After that, the social media break was nonexistent. I have continued to have insomnia and I’ve dealt with that by lying in bed and scrolling on my phone while watching Netflix. I was up until 3am one night with insomnia and stomach pain, due to eating mac-and-cheese, my most favorite comfort food that I can no longer tolerate well in more than a tiny dose. Yet another example of how I harm myself to comfort myself. 
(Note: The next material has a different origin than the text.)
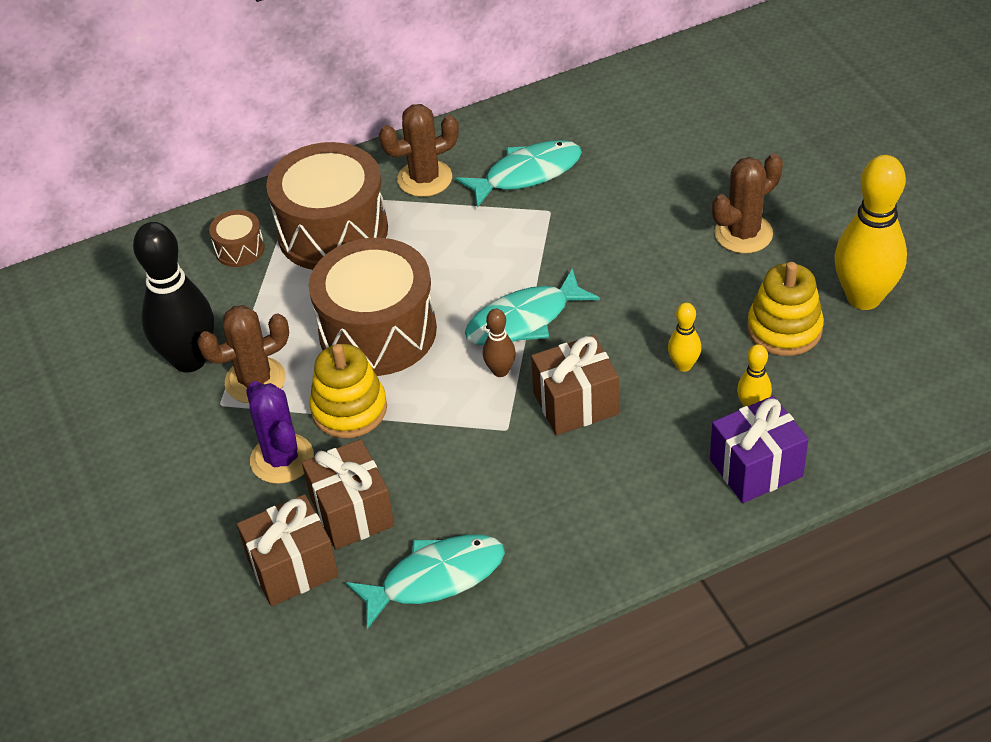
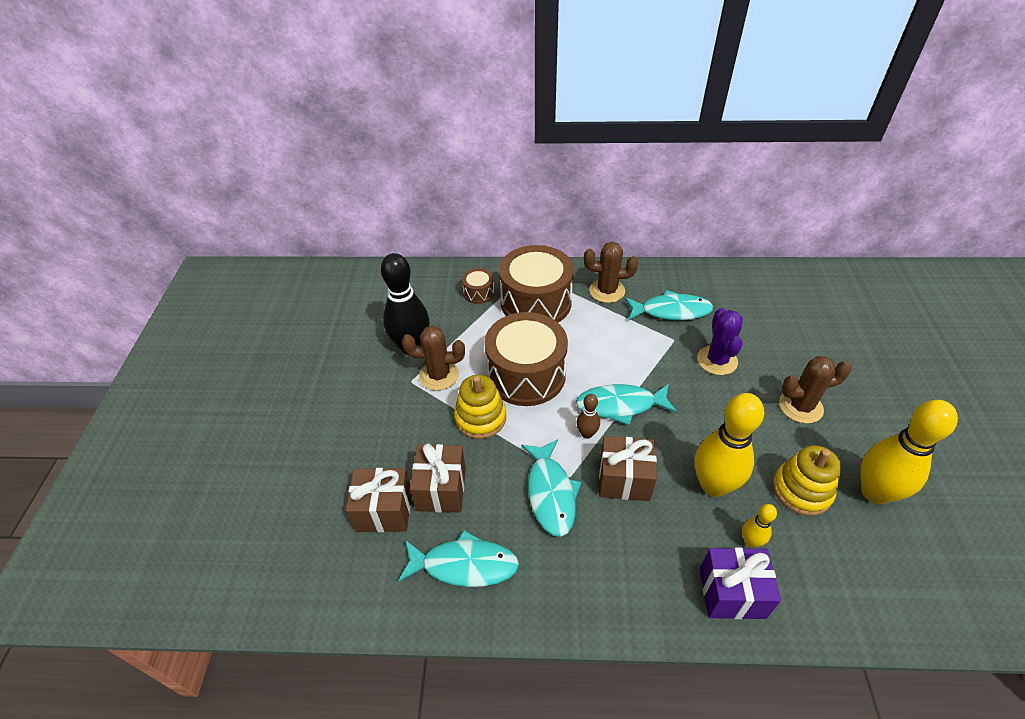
camera: 25 degrees right, 0 degrees up
purple cactus [246,381,314,484] -> purple cactus moved to [697,308,743,375]
yellow bowling pin [668,303,701,372] -> yellow bowling pin [695,393,764,497], size x2.14
none -> turquoise fish [521,439,581,537]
So I’m going to try this again. 

I’ve noticed this pattern I have. Instead of one big-bad thing that I have as an addiction, I have a million little things I use to pacify myself. I use social media scrolling, binge-watching TV shows, alcohol, smoking, comfort foods, maybe even more things that I’m not even aware of. I do them all just a little bit, so that I hardly notice it at all. For Lent, I went vegan, and without my favorite comfort foods available, I increased my use of alcohol. A few months ago, I stopped drinking alcohol for a while, so I increased my smoking and social media use. Smoking isn’t as available to me now that it’s cold outside. I tried to go on a social media break and drank a whole bottle of wine and ate too much mac and cheese that I can no longer tolerate and that gave me severe stomach pain. As it is, I’m unable to go hard on smoking, alcohol, and comfort foods right now. So I’m left with social media and TV binge-watching.

I did try to replace the behaviors as I tried to let go of them. When I went vegan, I tried to find vegan versions of my comfort foods. But they don’t comfort me the way regular mac and cheese or pizza does, so I don’t turn to them for comfort. I replaced alcohol with kombucha and yoga. I bought a bunch of books to read and started a blog to write at in preparation for my social media break. Maybe I just need more practice at balancing my avoidance mechanisms.

I don’t even know what I’m avoiding. I don’t know what I’m afraid to feel. I had a quick window into it when I felt sad and alone when there was a shooting. Maybe I’ve been doing this successfully for so long that I have no idea how to feel anything bad. Maybe this is all just such a habit that there isn’t even actually anything bad to feel, but I avoid it just in case.

So I’m starting this social media break thing again. I don’t know if I’m doing it right. I don’t know if it’s going to make any difference in my life. I don’t even really know what I want the result to be. I just don’t want to avoid delving deep into my feelings, my writing, my reading, and connecting deeply with the people I care about. This seems like a step in the right direction.